There is no winning at most of what we do. Yet, most of us – including me, play as if there is a way to win at relationships, money, and community.
Over the last two weeks, I listened to three different podcasts about very different topics:
- Money, currency, and relationships.
- Finite Vs. Infinite Games
- Sportsmanship
Yet, each one got me thinking about relationships. I’m still processing, but I want to bring you into the conversation because it seems timely, relevant, and mindset shifting.
- Listening to Emotional Currency: How Money Shapes Human Relationships from the Hidden Brain podcast, I discovered insights about money and relationships. It turns out that societies did not move from economies based on barter to currency. Instead, we have moved from relationship-based economies to transactional marketplaces.
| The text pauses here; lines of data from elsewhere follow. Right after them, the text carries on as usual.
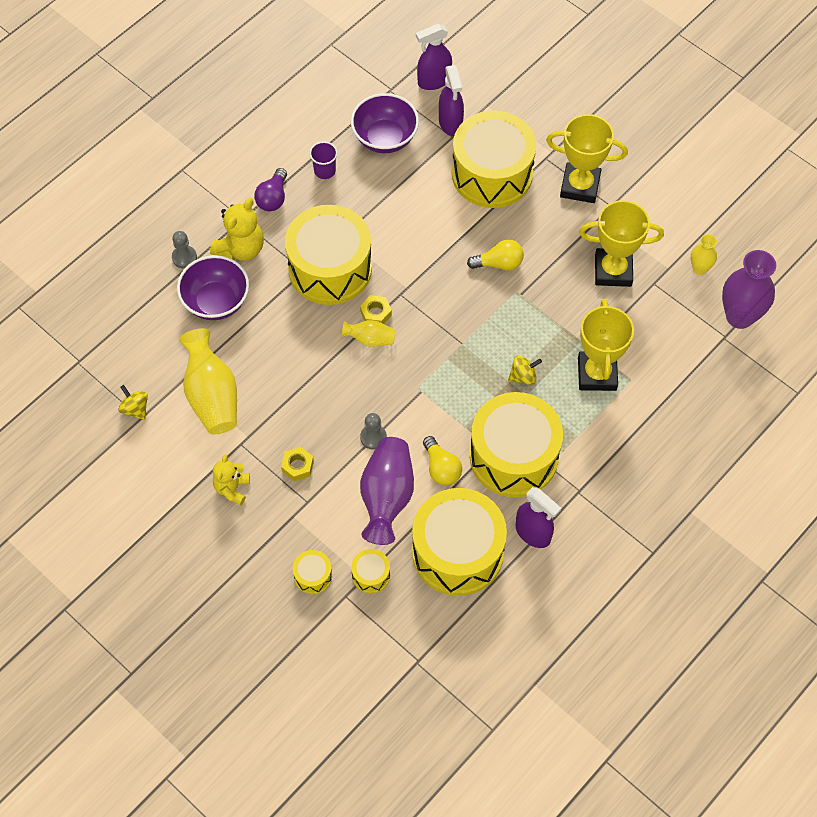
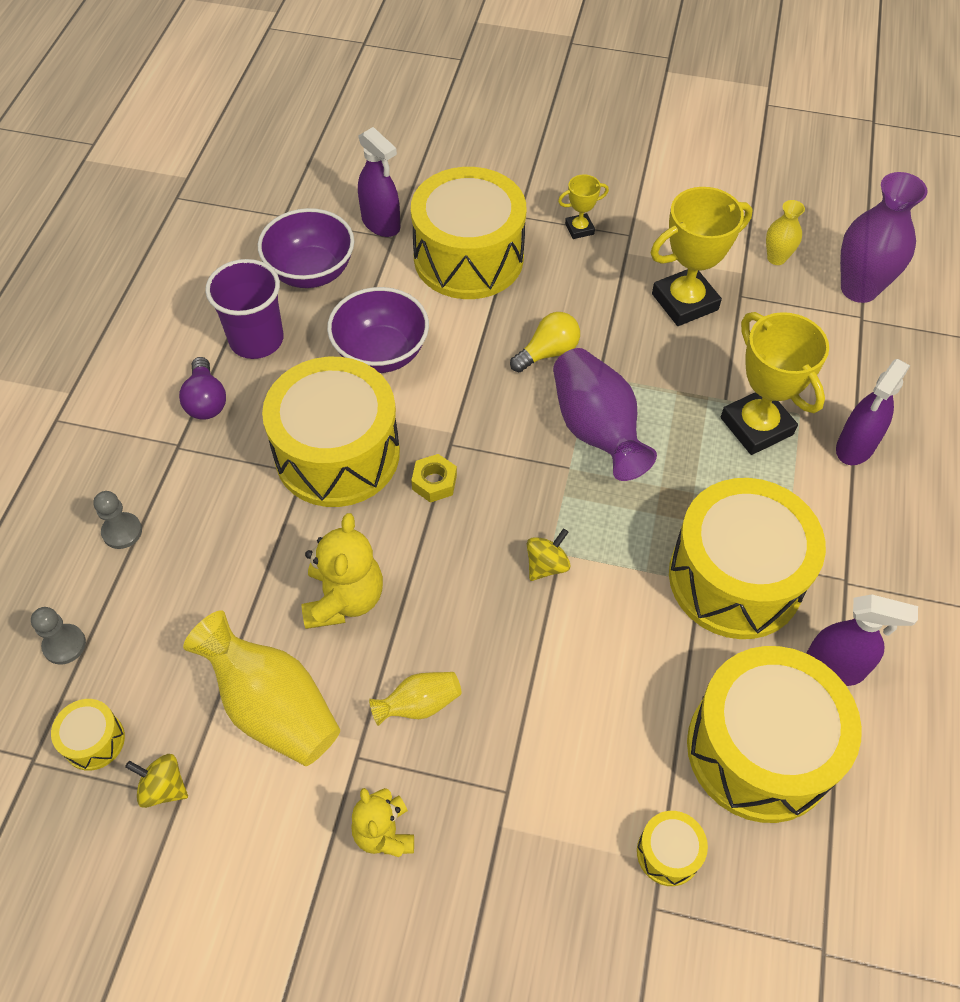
camera: 30 degrees left, 5 degrees down
(216, 302) = (203, 570): purple bowl -> purple bowl (381, 353)
(241, 249) = (198, 484): yellow teddy bear -> yellow teddy bear (344, 599)
(297, 466) = (460, 745): yellow nut -> none
(313, 576) = (588, 904): yellow drum -> yellow drum (94, 740)
(324, 171) = (256, 340): purple cup -> purple cup, size x1.76
(370, 339) = (448, 519): yellow vase -> yellow vase (419, 704)
(373, 437) = (538, 648): grey pawn -> grey pawn (64, 645)
(387, 497) = (613, 723): purple vase -> purple vase (596, 430)
(434, 81) = (331, 188): purple spray bottle -> purple spray bottle (855, 447)
(441, 468) = (656, 642): yellow light bulb -> none
(523, 376) = (673, 471): yellow spinning top -> yellow spinning top (546, 565)
(580, 186) = (579, 229): yellow trophy -> yellow trophy, size x0.49

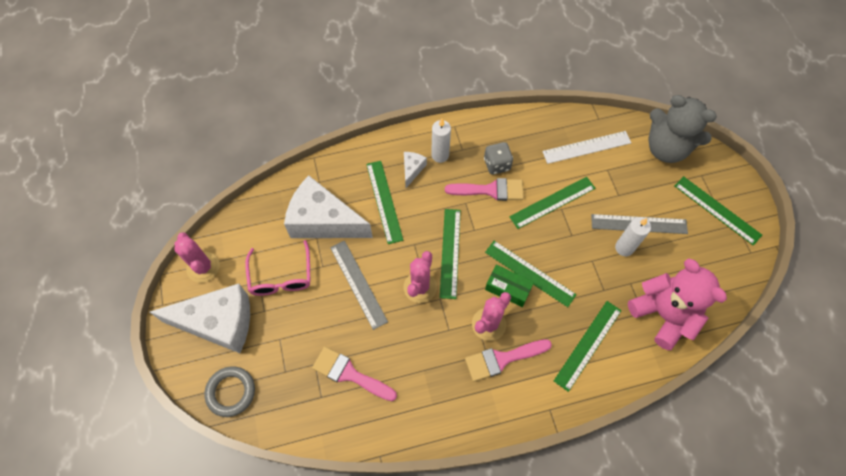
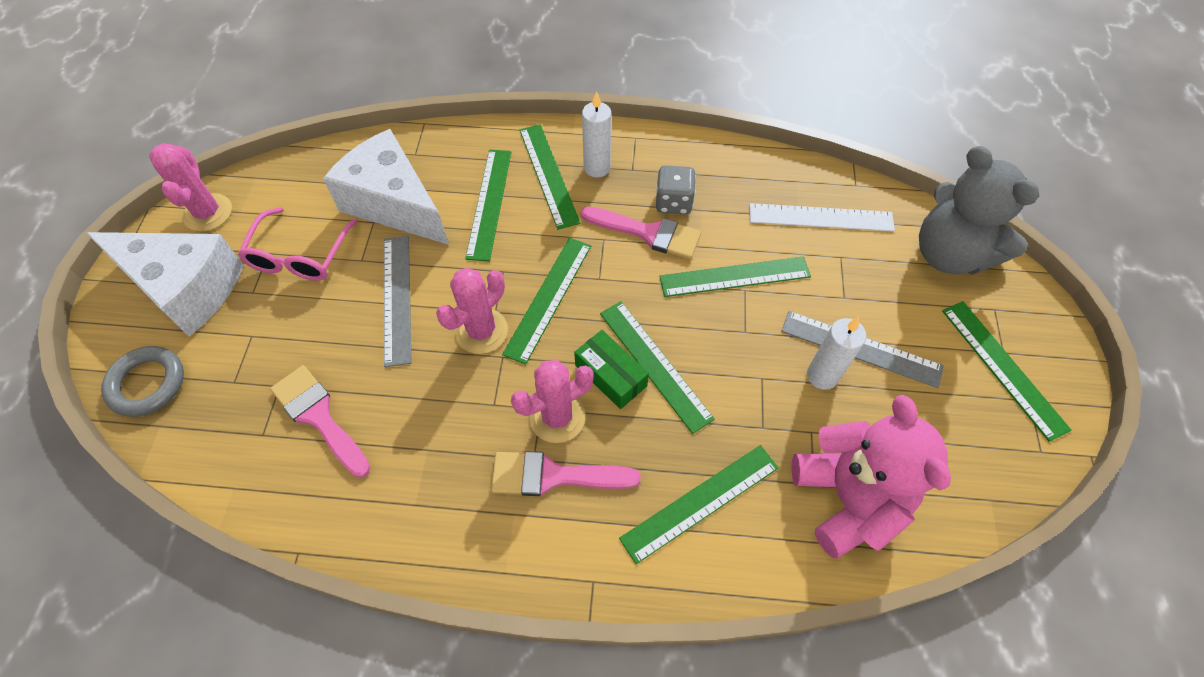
camera: 20 degrees right, 5 degrees down
(412, 170) = (548, 175): white cheese -> green ruler

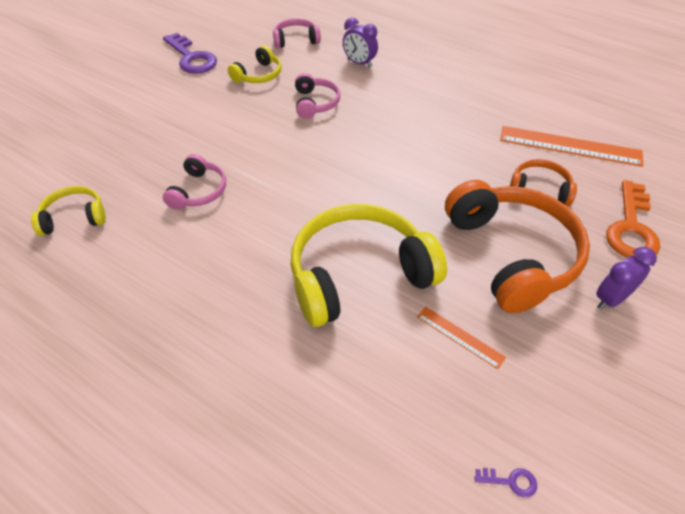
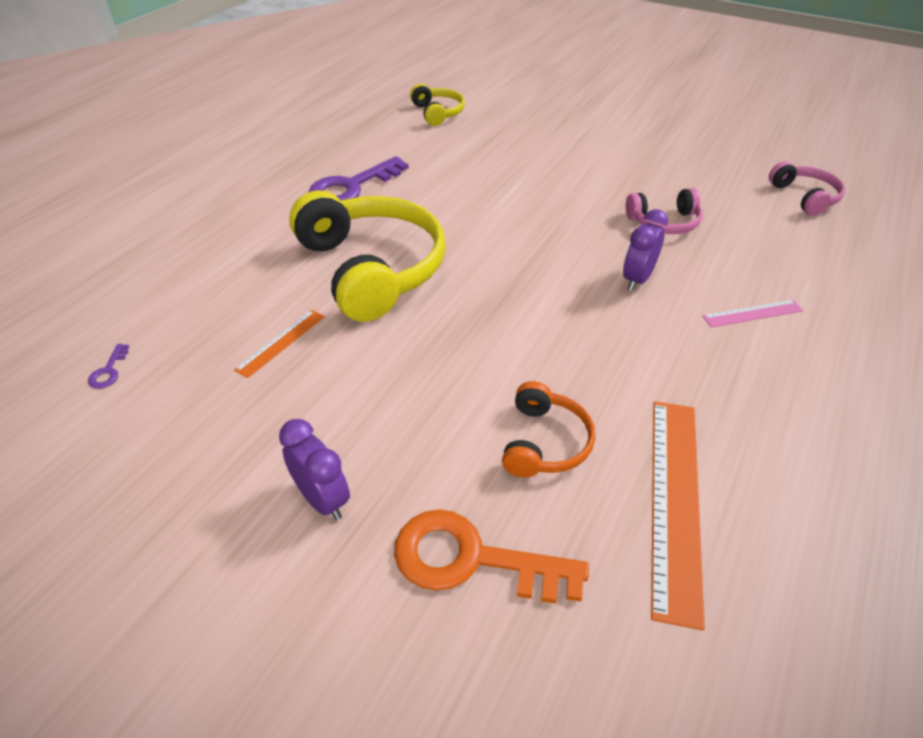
camera: 85 degrees right, 5 degrees down
(191, 58) = (709, 131): purple key -> purple key (352, 187)
(198, 191) = (482, 164): pink headphones -> none
(258, 75) = (701, 177): yellow headphones -> none
(359, 63) = (784, 254): purple clock -> purple clock (637, 279)
(418, 88) = (752, 313): none -> pink ruler
(512, 254) = (405, 397): orange headphones -> none

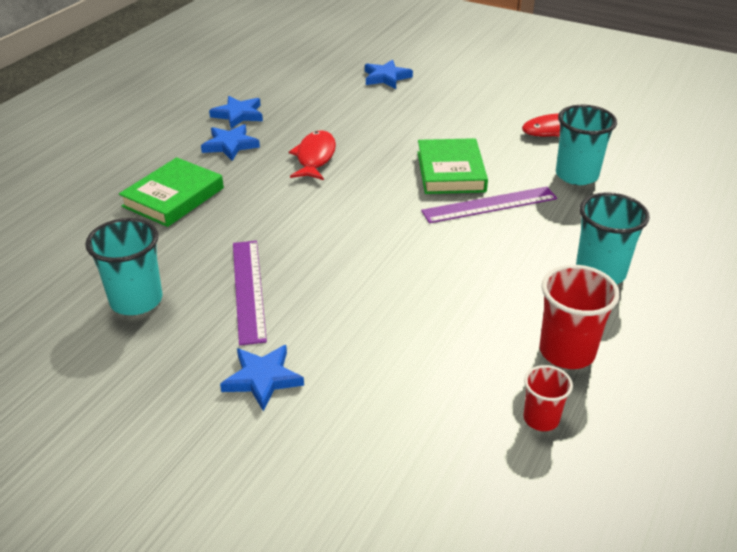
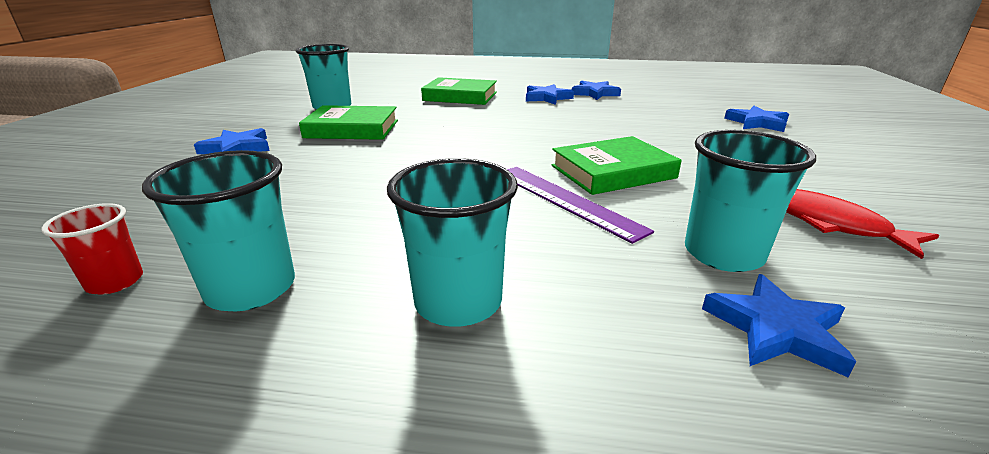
camera: 70 degrees right, 10 degrees down
(248, 290) = (352, 129): purple ruler -> green book
(315, 157) = (563, 120): red fish -> none
(567, 352) = (251, 289): red cup -> turquoise cup
(641, 188) = (776, 329): none -> blue star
- Simon Sinek, the author of Start With Why and one of the most-watched TED Talks of all time, shared his insights from his new book, The Infinite Game, during a Jordan Harbinger podcast interview. Simon’s ideas gave me words to begin to describe how I’m feeling about many leaders. Many leaders operate as if there is a way to win at business, work, or politics when in fact, relationships and connections are more important than trying to “win” at a game that has no endpoint.
- Listening to Seth Godin, one of my favorite authors and the host of the Akimbo podcast, he dug into the topic of winning at all costs. The opposite would be sportsmanship. In a recent blog post, Seth wrote, “There’s always someone who is more willing to play the short-term game than you are. Someone who is willing to cut more corners, send a more urgent text, borrow against the future, ignore the side effects, abuse trust and corrupt the system–somehow justifying that short-term hustle with a rationalization (usually a selfish one) about how urgent it is.”
These three thought-provoking works also reminded me of the work of one of the three MKP Founders, Bill Kauth and his partner Zoe Alowan, on tribes, community, and family of choice. They are learning by doing and teaching how to form and live in a deeply bonded group, which they call a tribe.
Ultimately, I’m grateful for the many circles, communities, and relationships I’m a part of because I know I’m not alone. I have a safety net, and I’m able to lend a hand up when other people need one too. And thus, I can take more emotional risks and seek to make a more significant, more positive impact in the world.
Perhaps this has been the essential gift of insight I’ve gotten from being a part of the ManKind Project.